### [REQUIRED WORK]
Pick each line that has "worn" out of the records.

[Collected data entries]
****************************************

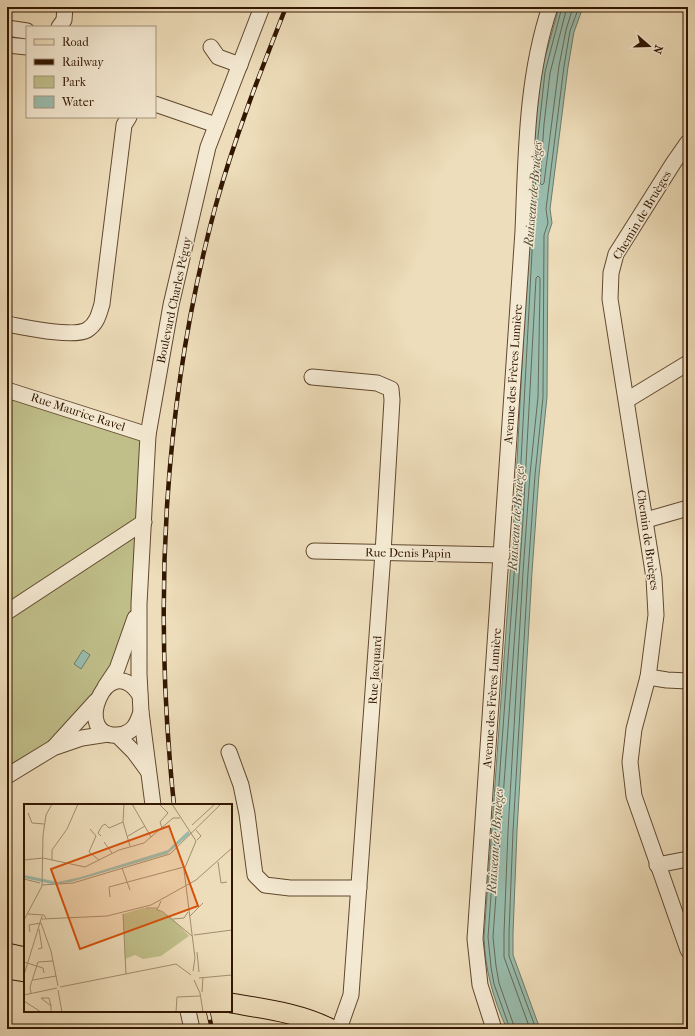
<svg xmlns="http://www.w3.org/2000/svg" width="695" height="1036" viewBox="0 0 695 1036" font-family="'IM FELL French Canon',serif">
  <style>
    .green { fill: #c0bf8a; stroke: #796b45 }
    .water { fill: #99bcad; stroke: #707a68 }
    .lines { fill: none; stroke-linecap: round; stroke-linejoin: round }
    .shore { stroke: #666a56; stroke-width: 1 }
    .minor-casing { stroke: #61482e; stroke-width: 17 }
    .major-casing { stroke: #321700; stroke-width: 21 }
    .minor { stroke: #f4e9d2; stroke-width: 15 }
    .major { stroke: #eeddba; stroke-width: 19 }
    .rail-casing { stroke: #321700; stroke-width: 4.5 }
    .rail { stroke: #f4e9d2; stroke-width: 3; stroke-dasharray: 9; stroke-linecap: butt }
    .labels { text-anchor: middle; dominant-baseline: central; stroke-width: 3; stroke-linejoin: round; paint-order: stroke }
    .street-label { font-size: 12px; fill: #321700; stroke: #f4e9d2 }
    .water-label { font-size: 13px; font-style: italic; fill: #56513d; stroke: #f4e9d2 }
    .inset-road { fill: none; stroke: #a38e70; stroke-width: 1 }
    .view { fill: #d6520b; fill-opacity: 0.15; stroke: #d6520b; stroke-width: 2 }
    .inset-edge { fill: none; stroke: #321700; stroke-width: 2 }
  </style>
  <rect width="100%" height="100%" fill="#eeddba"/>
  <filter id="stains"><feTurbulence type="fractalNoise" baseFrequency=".005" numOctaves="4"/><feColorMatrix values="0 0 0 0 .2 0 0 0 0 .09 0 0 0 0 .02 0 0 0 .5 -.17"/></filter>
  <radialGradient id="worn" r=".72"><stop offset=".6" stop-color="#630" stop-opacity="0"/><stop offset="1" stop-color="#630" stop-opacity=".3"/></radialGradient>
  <path class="green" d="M7,390L148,435L139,604L117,669L53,748L7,775Z"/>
  <g class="water">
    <path d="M559,7H583L574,32L568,67L550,209L552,223L548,235L547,397L539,475L532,572L517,831L513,933V955L540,1029H507C493,999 485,969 484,937L514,519L534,136L541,72Z"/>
    <path d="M83,650L90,655L81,669L74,664Z"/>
  </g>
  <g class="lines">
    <g class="shore">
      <path d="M567,7L550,73L544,124L540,183L542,185L544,183L559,66L566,30L573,7"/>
      <path d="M510,1029L494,984L491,967L488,937L518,519L538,137L545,72L562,7"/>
      <path d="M515,1029L499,983L496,966L493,937L523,520L536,278L538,276L540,278V288L538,397L530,474L523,572L508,831L504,933V957L530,1029"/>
      <path d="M536,1029L509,956V933L513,831L528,572L535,475L543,397L544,235L548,223L546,209L564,66L570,31L579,7"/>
    </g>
    <g class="minor-casing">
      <g id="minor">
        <path d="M59,27L64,20L65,7"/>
        <path d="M7,28L27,31"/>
        <path d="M7,45L27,47"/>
        <path d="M211,47L218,57L240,65"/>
        <path d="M155,104L216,125"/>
        <path d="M688,142L674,162L616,254L611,273L610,299L654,578L656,615L648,677L634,729L630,762L634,796L688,950"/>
        <path d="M7,324C24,327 73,338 87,330C97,324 99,314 102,304L124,125L129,117"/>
        <path d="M312,377L377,383L391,389L392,400L383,553L351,995L339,1029"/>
        <path d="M7,390L148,435"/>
        <path d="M627,400L688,363"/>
        <path d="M646,520L688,508"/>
        <path d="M314,551L502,555"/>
        <path d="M7,612L144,522"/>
        <path d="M648,677L667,680L688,681"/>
        <path d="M105,687L117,669L135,618"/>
        <path d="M140,695C107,646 70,740 119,735C133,733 137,724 141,712"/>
        <path d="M117,735L134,752L148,771"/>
        <path d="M55,746L96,701"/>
        <path d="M229,752L241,785L247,814L255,875L265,885L290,888H359"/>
        <path d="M7,776L53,748L82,738L108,734"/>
        <path d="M153,805L141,712L139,674V604L148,435L171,305L208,147L262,7"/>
        <path d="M657,865L688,859"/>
        <path d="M188,1011L192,1029"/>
        <path d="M494,1029L480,985L475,939L523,231C526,157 526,78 550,7"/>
      </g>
    </g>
    <g class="major-casing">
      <g id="major">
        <path d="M7,953L25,957"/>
        <path d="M7,969L25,972"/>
        <path d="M231,1003C265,1009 300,1013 331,1029"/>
      </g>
    </g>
    <use href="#minor" class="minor"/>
    <use href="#major" class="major"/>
    <g class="rail-casing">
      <g id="rail">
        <path d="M174,805C153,606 163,401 215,208C234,139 260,73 286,7"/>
        <path d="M208,1011L212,1029"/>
      </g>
    </g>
    <use href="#rail" class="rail"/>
  </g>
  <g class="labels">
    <g class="street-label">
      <text transform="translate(642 215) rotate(-59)">Chemin de Bruèges</text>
      <text transform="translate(174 300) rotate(-78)">Boulevard Charles Péguy</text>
      <text transform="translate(513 374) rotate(-86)">Avenue des Frères Lumière</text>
      <text transform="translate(78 412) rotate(18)">Rue Maurice Ravel</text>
      <text transform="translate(648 540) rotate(82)">Chemin de Bruèges</text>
      <text transform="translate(408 553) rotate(1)">Rue Denis Papin</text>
      <text transform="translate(375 670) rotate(-86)">Rue Jacquard</text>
      <text transform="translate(492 698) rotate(-86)">Avenue des Frères Lumière</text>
    </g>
    <g class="water-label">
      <text transform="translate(533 194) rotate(-85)">Ruisseau de Bruèges</text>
      <text transform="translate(516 518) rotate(-86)">Ruisseau de Bruèges</text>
      <text transform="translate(495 841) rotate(-86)">Ruisseau de Bruèges</text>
    </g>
  </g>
  <g transform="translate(24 804)">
    <rect width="208" height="208" fill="#eeddba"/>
    <path d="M119,104L132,105L148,114L165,132L137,152L119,155L111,151L101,155L99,110Z" fill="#c0bf8a"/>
    <path d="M164,27L166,30L143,50L47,78L28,80L0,74V71L34,78L57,73L144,46Z" fill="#99bcad"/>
    <path class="inset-road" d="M100,0L99,18L106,42M108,0L127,33M135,0L144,9L136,18L138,24M148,0L172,37L160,66L171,154L169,167M4,9L8,19L20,20M168,21L191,0M66,25L72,32L65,48L75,56M172,26L177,32L173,36M77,32L74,29L78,22L81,20L85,24L99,18M104,32L121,22M80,38L88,49M0,56L19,54L61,63L95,46L120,39L149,14H156M28,56V46L43,25L54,0M194,58L197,79L203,78M98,64L106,86M0,75L16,79M18,81L49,79L146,50L197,0M86,93L85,83L160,63M122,104H134L137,97M132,105L139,108L168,132M4,110L20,111L22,114M99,110L102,170M166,112L179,99M18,115L83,112L127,101L172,76L208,44M149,115L160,114L164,108M0,116L18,82L19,31L22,11L28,0M17,119L27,147L34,182M6,128L5,121L17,119M170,131L208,126M14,145L18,144L15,125M173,148L175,168M0,158L19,164L20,169M0,171L18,112M175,174L208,171M9,176L32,172M170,176L176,189L179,208M36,183L152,160L167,171M34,186L38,208M178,188L179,173M7,189L6,183L14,158L29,157M0,191L33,184M0,197L17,208M27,202L17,194H25L27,202V208M152,208L153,193L176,192"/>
    <path class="view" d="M145,22L174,102L56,145L27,65Z"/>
    <rect width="208" height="208" class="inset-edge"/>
  </g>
  <rect width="695" height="1036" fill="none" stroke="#eeddba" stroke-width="24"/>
  <rect x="8" y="8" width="679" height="1020" fill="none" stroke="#321700" stroke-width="2"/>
  <rect x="12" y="12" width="671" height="1012" fill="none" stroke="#321700"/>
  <rect x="26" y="26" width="130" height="92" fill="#f4e9d2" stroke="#a6957e"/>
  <rect x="34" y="39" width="20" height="6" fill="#eeddba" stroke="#a6957e"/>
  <text x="62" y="46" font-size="12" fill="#321700">Road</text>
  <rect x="34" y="59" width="20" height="6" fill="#321700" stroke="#a6957e"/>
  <text x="62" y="66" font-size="12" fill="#321700">Railway</text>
  <rect x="34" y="76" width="20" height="12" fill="#c0bf8a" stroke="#a6957e"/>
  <text x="62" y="86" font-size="12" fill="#321700">Park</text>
  <rect x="34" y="96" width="20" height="12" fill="#99bcad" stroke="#a6957e"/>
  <text x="62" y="106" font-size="12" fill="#321700">Water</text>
  <g transform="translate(649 46) rotate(110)" stroke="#f4e9d2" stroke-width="3" paint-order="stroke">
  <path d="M0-3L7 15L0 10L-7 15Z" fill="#321700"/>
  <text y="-6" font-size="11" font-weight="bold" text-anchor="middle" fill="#321700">N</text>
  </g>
  <rect width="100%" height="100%" filter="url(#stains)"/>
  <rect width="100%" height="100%" fill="url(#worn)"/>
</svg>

****************************************

### [EXERCISE OUTPUT]
  <radialGradient id="worn" r=".72"><stop offset=".6" stop-color="#630" stop-opacity="0"/><stop offset="1" stop-color="#630" stop-opacity=".3"/></radialGradient>
  <rect width="100%" height="100%" fill="url(#worn)"/>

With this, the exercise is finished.